Porque não vejo

Retrato de Fernando Pessoa

Fernando Pessoa

Persisto em tentar encontrar a palavra que justifique o destino dos homens e das coisas. Porque me inquieta o facto de as árvores não andarem ou de os cães não terem outra linguagem que não o latido ou os homens não terem outro remédio senão esquecer ou lembrar ou rir ou chorar ou ter frio e medo ao mesmo tempo.

Persisto, talvez, porque sou homem e sofro de medos vários, de sede, de calor ou de frio, de cansaço e pasmo. De saudade de ver tudo o que não vejo neste momento.

Em resposta à minha inquietude vejo fechada a porta desta mente humana e limitada. É a porta das dúvidas contínuas que se não abre nunca. A porta dos mistérios insolúveis, guardados em segredo nas arcas de deus, nunca e sempre misericordioso.

A insaciável sede de respostas faz nascer em nós a fé nelas.

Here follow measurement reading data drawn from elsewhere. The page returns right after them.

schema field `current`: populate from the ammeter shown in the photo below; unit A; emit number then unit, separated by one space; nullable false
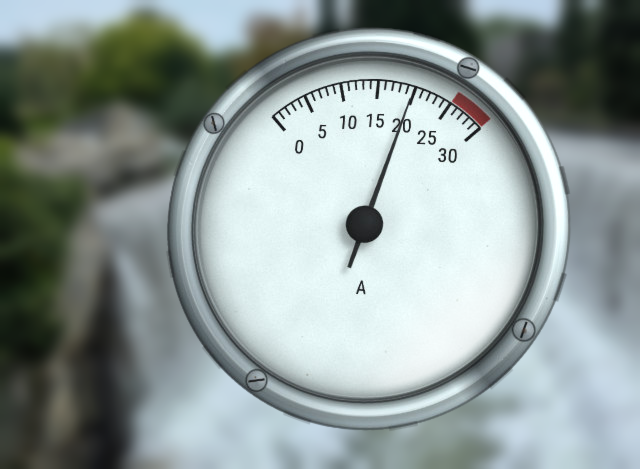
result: 20 A
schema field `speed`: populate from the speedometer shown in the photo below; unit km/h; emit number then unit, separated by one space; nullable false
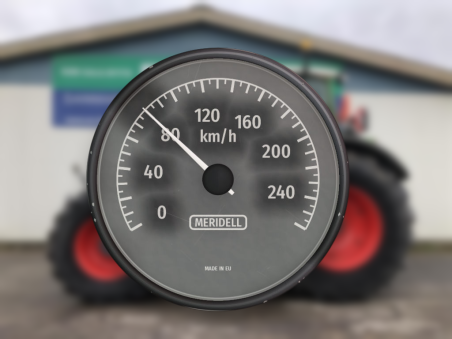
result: 80 km/h
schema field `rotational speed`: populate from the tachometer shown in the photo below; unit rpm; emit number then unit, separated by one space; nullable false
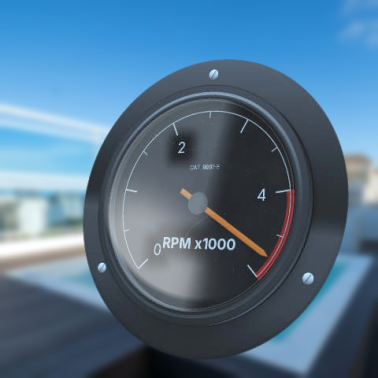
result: 4750 rpm
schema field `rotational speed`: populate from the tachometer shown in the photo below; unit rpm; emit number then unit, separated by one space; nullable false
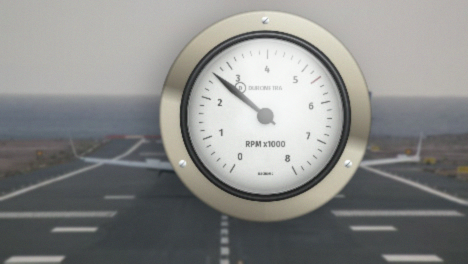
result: 2600 rpm
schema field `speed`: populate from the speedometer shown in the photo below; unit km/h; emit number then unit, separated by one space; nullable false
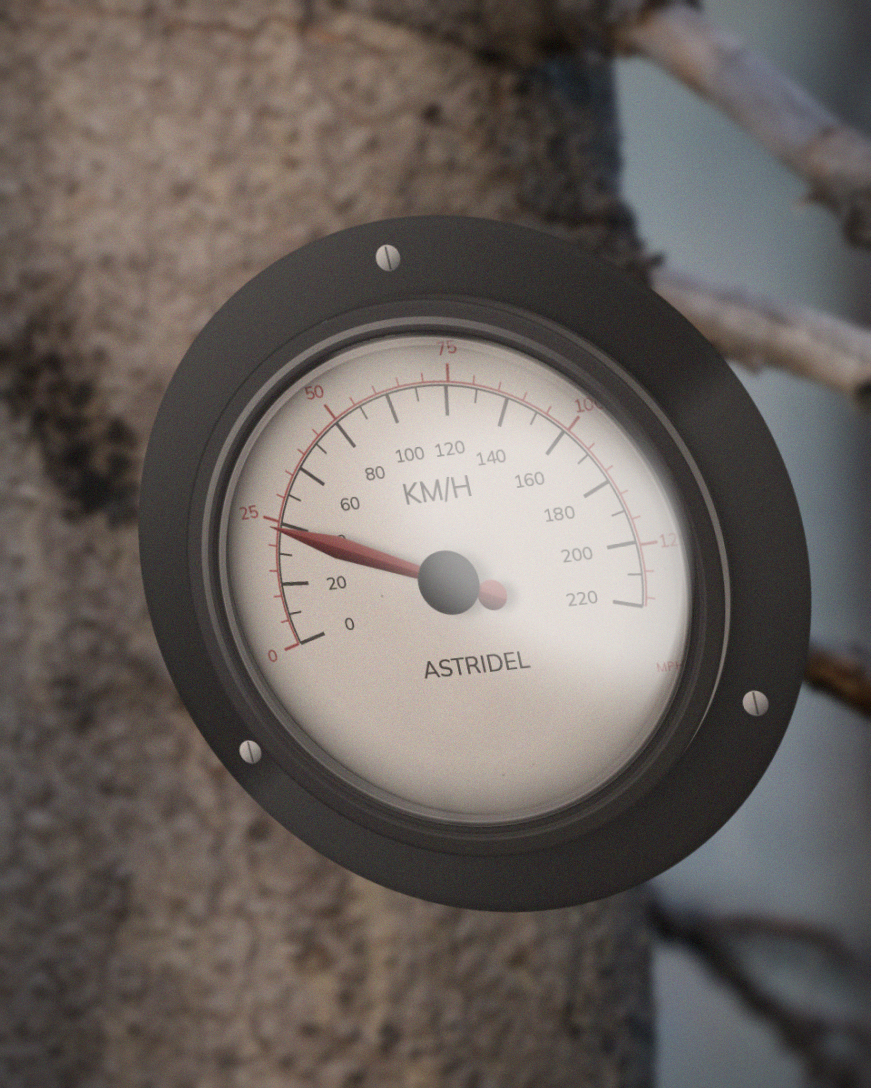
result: 40 km/h
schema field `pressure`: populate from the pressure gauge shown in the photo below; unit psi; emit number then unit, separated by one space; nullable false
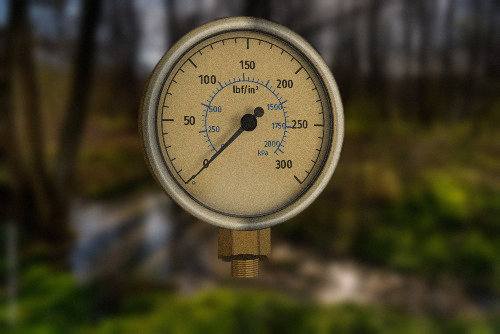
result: 0 psi
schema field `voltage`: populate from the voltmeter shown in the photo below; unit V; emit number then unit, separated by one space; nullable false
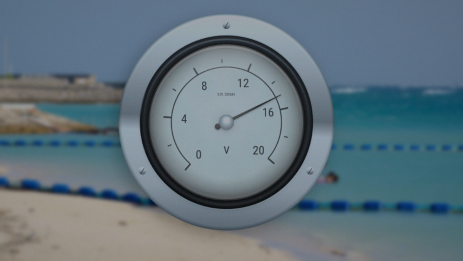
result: 15 V
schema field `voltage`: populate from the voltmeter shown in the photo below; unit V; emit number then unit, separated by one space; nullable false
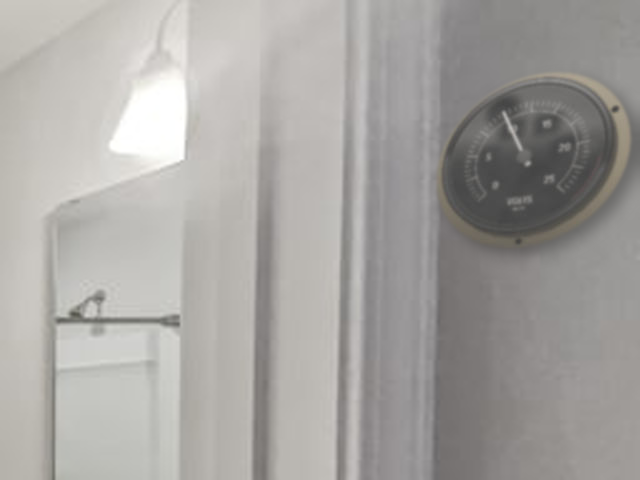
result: 10 V
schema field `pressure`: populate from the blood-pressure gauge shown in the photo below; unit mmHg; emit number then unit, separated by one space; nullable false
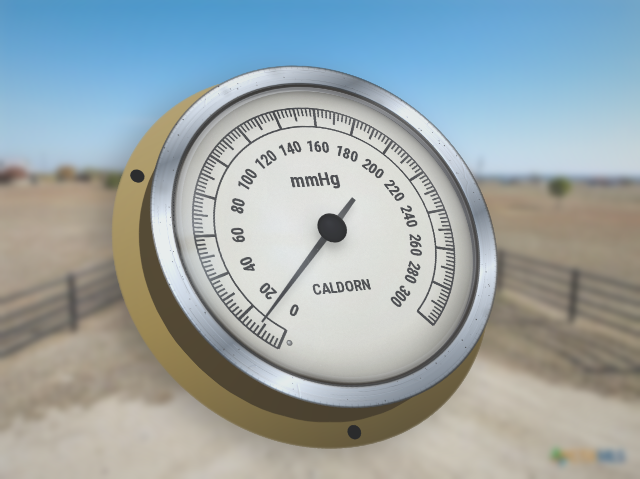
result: 12 mmHg
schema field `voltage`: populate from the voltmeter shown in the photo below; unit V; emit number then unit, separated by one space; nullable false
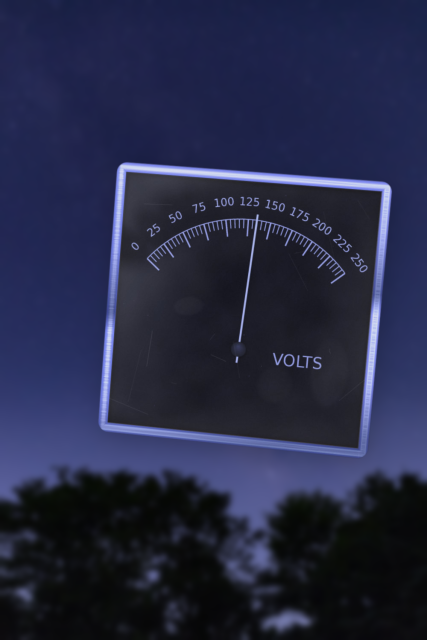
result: 135 V
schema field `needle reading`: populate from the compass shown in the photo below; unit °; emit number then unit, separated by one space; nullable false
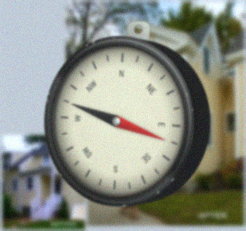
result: 105 °
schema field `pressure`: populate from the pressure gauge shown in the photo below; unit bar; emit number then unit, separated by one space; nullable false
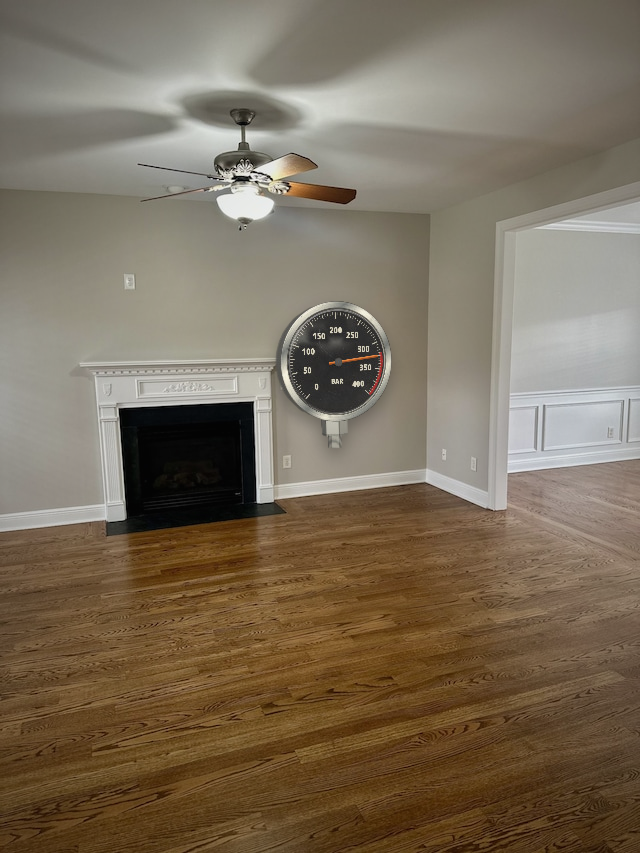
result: 325 bar
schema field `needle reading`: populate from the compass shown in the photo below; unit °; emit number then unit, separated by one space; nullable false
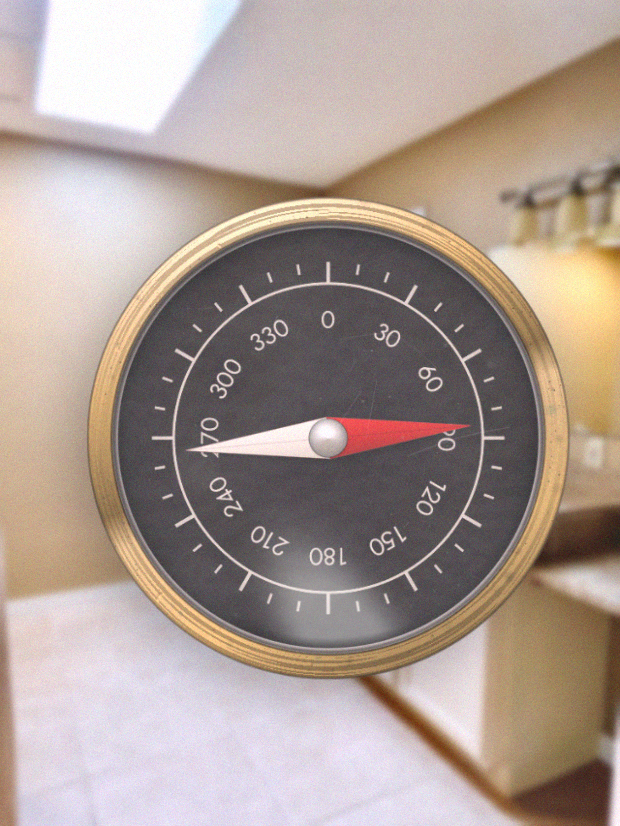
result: 85 °
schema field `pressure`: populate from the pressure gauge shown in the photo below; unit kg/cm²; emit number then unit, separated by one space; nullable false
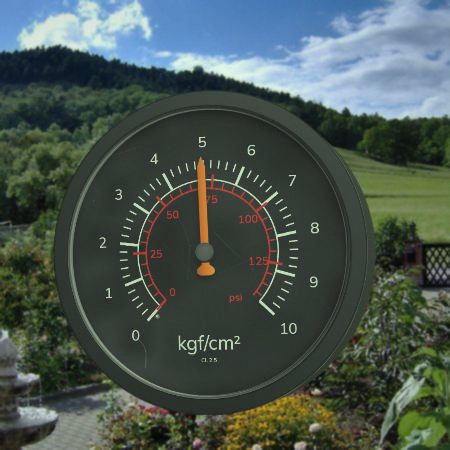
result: 5 kg/cm²
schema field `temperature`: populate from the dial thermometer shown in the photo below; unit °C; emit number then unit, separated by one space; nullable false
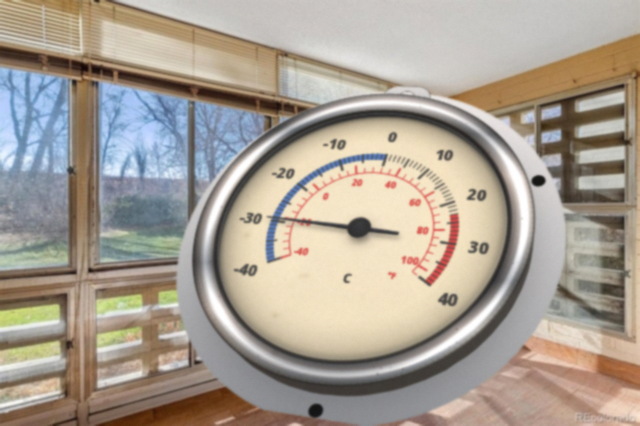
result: -30 °C
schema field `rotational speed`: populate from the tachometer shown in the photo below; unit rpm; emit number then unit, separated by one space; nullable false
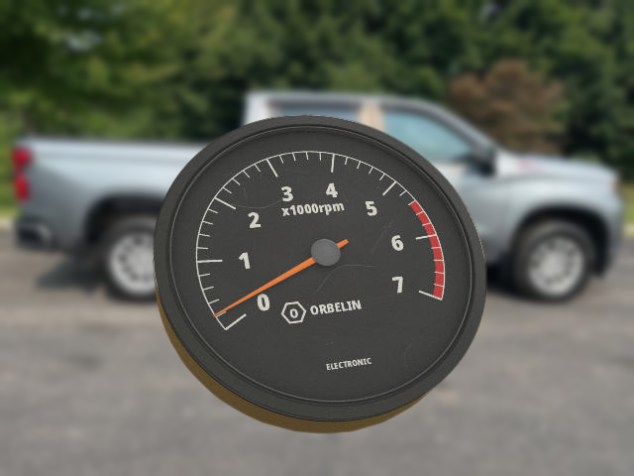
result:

Pergunto-me: “Saber uma árvore não será sabê-las todas?, quem olha para ela não vê tronco, ramos, folhas e pássaros nelas? Haverá, assim sendo, sempre, um tronco em cada árvore, ramos, folhas e pássaros que nelas fazem ninho”.

Com isto fico satisfeito.

Mas o que mais me perturba é a vinda da noite. Quando cai sobre os meus olhos, ela confunde não só as árvores com as árvores, mas as árvores com a montanha, com as flores, as pedras, os caminhos, os ribeiros. Então, quando é noite, tudo é árvores, tudo é flores e riacho ao mesmo tempo. Não posso olhar o escuro e dizer: “Ali está a árvore com folhas, tronco, pássaros”. Não posso. Porque não vejo.

O melhor que faço é deitar-me e viver a luz nos meus sonhos. Que são sempre de dia. Aí vejo tudo, e fico satisfeito com o mundo e com as coisas. JEO

2 comentários:

  1. Todas as inquietações na busca do "destino dos homens e das coisas" se apaziguam com a simplicidade que Ramos Rosa (contemplando a quietude de um imenso nenúfar) traduziu ao dizer: “Não posso adiar o amor para outro século".